Notably absent from your list (which was very good) would be AARP.
I would go with...
1)AARP
2) Wall street/financial industry
3) AIPAC
4) NRA
5) Teachers Unions
6) Fossil fuel extraction industry
7) Silicon Valley.
My reasoning for placing AARP, teachers unions, and AIPAC so highly? There are very few special interests in Washington that do not have an opposite interest fighting against policy. It is also rare to see such an imbalance of voting power, fundraising clout, and public opinion that genuinely scares law makers.
For reasons religious and cultural, the united states has some 'special bond' with Israel. The influence of pro-Israeli policy concerns crosses bipartisan lines (jewish money on the left, Judeo-Cristian values on the right). What opposes their interests? CAIR? Center for American Islamic relations? Please. 5% as powerful. If that.
I would say that wall street, the NRA, and the Fossil fuel industry have lost clout in recent years, though not because they are any poorer or less organized. Both bankers (Sen Warren) the NRA (mass shootings) and FF (global climate change) have had to confront the rise of well funded opposition views.
Teachers unions still remain powerful, though only within the dems.
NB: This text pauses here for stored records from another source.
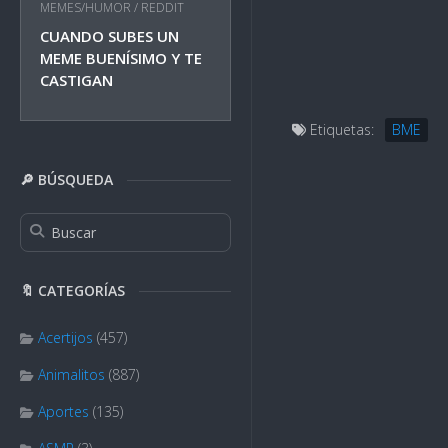
MEMES/HUMOR
/
REDDIT
CUANDO SUBES UN
MEME BUENÍSIMO Y TE
CASTIGAN
Etiquetas:
BME
🔎 BÚSQUEDA
🔖 CATEGORÍAS
Acertijos
(457)
Animalitos
(887)
Aportes
(135)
My reason for putting AARP #1 is that they have successfully chopped the entitlement reform agenda of at its knees. There have been absolutely no high profile politicians willing to discuss ANY changes to Medicare or SS without grandfathering in everybody within 15 years of retirement and benefits. This is a phenominal win, that nobody talks about. It also means any entitlement reform won't be helpful until it is FAR FAR too late.
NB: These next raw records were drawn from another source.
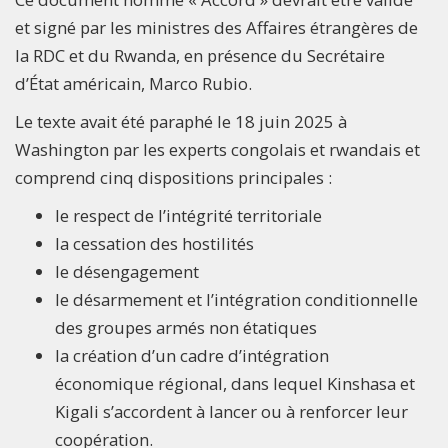
et signé par les ministres des Affaires étrangères de
la RDC et du Rwanda, en présence du Secrétaire
d’État américain, Marco Rubio.
Le texte avait été paraphé le 18 juin 2025 à
Washington par les experts congolais et rwandais et
comprend cinq dispositions principales :
le respect de l’intégrité territoriale
la cessation des hostilités
le désengagement
le désarmement et l’intégration conditionnelle
des groupes armés non étatiques
la création d’un cadre d’intégration
économique régional, dans lequel Kinshasa et
Kigali s’accordent à lancer ou à renforcer leur
coopération.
Those are the same Group, bro. But, there is a powerful Arab Lobby in the U.S.
http://www.thedailybeast.com/articles/2010/08/24/the-arab-lobby-in-america-alan-dershowitz.html (here's a good article on it. I wouldn't go as far to say it's more powerful then the Israeli lobby (because it's clearly not...), but the Arab lobby most certainly is a thing.
As I stated the Saudi Lobby is pretty dang powerful, and it's a large chunk of the Arab Lobbying force. And that's the key to understanding the Arab Lobby. Arab-Americans don't really have a strong lobby (they have the Arab American Institute, AAI, but it's not even close to being super big) but Arab countries do.
Saudi Arabia, Kuwait, Qatar being the three players that are around the most.